=== PASSAGE ===

Credit: Jonathan Codd of the University of Manchester. Let the battle begin! This picture shows a Protoceraptops fighting it out with a Velociraptor mongoliensis. The lengthy uncinate processes can be seen on the rib cage of the velociraptor.
I Knew That
There already are studies showing that dinosaurs were the direct ancestors of birds but scientists are still trying to find out to what extent anatomical features are shared. So, even if you already knew that there were a bunch of avian characteristics in dinosaurs, there is still lots to learn as new features are identified – like dinosaur breathing structures! Much of what we know is built upon heaps of studies. We basically keep adding new information to the pot – sometimes this information makes us say ‘Wow, the old idea was way off!’ Other times it extends what we know by explaining it in more detail. In this case, we’re simply adding new information to the mix!
Breathe In, Breathe Out
Inhale and exhale! We already know that birds – especially diving birds – have really well functioning respiratory systems. In fact, they have one of the most efficient systems of vertebrates. Why so efficient? It’s because they need loads of oxygen to keep up their constant flying. They have special breathing structures called uncinate processes. After looking at fossilized remains of dinosaurs and birds, the researchers found that uncinate processes were also present in dinosaurs. Codd talked about how dinosaur breathing is more specialized than was first believed:
Our work on modern birds has shown that the way these animals breathe is more complex than originally thought. The uncinate processes are small bones that act as levers to move the ribs and sternum during breathing. Interestingly, these structures are different lengths in different birds – they are shortest in running birds, intermediate in flying birds and longest in diving birds.

=== EXTRACTED MATERIAL ===

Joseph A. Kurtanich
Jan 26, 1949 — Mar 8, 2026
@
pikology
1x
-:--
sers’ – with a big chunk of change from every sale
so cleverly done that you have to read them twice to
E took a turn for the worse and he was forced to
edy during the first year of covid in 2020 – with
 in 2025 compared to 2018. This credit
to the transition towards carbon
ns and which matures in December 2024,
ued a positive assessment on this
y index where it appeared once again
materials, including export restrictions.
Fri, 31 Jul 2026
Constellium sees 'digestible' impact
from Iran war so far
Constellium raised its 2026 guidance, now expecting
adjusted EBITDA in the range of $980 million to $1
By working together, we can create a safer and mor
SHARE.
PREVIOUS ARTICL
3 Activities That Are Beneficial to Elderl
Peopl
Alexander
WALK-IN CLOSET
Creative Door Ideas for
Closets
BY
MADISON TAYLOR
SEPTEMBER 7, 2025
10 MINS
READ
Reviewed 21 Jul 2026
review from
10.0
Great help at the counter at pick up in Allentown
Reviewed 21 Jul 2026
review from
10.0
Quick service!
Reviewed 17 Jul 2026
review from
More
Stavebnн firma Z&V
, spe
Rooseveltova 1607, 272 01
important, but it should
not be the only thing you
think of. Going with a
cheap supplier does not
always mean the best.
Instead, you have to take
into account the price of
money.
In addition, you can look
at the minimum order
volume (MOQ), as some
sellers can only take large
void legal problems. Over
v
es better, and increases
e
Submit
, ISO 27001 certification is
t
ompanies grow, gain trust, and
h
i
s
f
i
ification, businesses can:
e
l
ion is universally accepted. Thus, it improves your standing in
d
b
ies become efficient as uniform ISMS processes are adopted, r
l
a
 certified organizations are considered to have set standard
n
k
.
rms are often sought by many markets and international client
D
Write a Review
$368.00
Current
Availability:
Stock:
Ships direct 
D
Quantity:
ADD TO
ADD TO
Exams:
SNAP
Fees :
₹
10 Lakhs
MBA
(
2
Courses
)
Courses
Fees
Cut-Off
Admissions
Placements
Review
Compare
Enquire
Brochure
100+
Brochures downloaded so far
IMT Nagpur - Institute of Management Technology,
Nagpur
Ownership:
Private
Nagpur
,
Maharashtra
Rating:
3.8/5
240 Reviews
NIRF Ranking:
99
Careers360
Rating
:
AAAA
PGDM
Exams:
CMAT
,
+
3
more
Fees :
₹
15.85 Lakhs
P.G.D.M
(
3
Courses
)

===

### ASSIGNMENT
Write the next part of the passage on dinosaur and bird breathing, starting after its final sentence. This material isn't needed for the work here.

### OUTPUT OF THE EXERCISE
The dinosaurs we studied from the fossil record had long uncinate processes similar in structure to those of diving birds. This suggests both dinosaurs and diving birds need longer lever arms to help them breathe.
Finding these structures in modern birds and their extinct dinosaur ancestors suggests that these running dinosaurs had an efficient respiratory system and supports the theory that they were highly active animals that could run relatively quickly when pursuing their prey.
Ultimately, the uncinate processes allowed the dinosaurs to move around very fast, which meant they could rapidly capture prey. Right now though, you’re probably breathing a sigh of relief that this article wasn’t about bad dinosaur breath! With all the raw meat they ate, I have a feeling it would have been really gross. Yuck!